* _TASK REQUIREMENTS_: Please reproduce, exactly and in full, the lines running from the one that contains "left shoulder: (213, 191)" to the end of the entries.

* _INPUT DATA_:
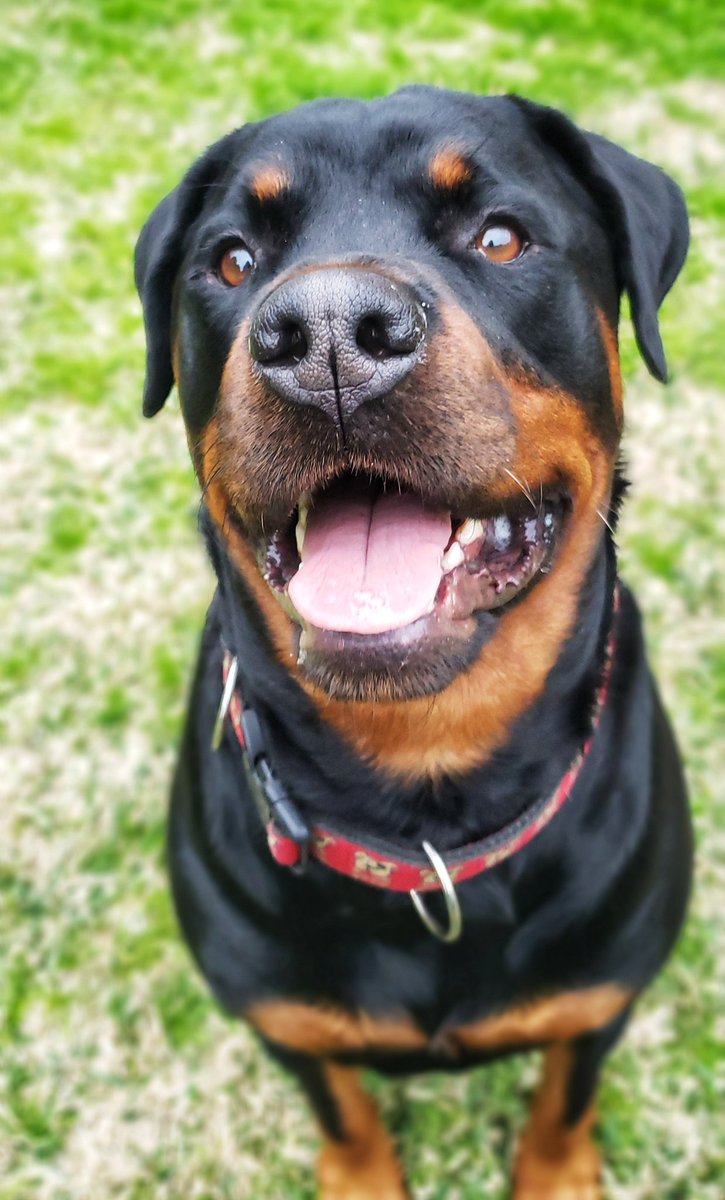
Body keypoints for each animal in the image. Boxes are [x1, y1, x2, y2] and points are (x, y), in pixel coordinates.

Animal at [134, 88, 691, 1195]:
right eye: (232, 260)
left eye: (500, 237)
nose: (327, 334)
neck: (427, 780)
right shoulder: (283, 1019)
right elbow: (342, 1110)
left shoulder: (600, 995)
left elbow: (564, 1096)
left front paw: (557, 1172)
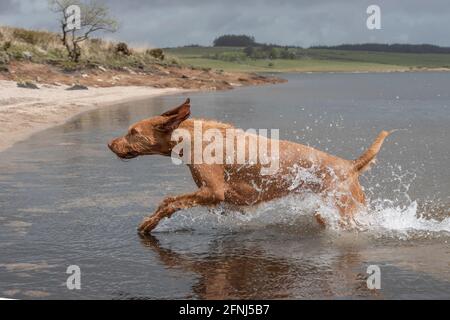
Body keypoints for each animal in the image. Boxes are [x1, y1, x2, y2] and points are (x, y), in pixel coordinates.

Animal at [107, 99, 392, 234]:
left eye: (133, 132)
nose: (109, 143)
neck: (192, 137)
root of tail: (350, 165)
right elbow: (169, 201)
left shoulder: (213, 191)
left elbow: (169, 202)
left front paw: (149, 223)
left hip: (345, 212)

* _SOLVED PROBLEM_:
left shoulder: (213, 191)
left elbow: (169, 202)
left front paw: (149, 223)
left hip: (345, 212)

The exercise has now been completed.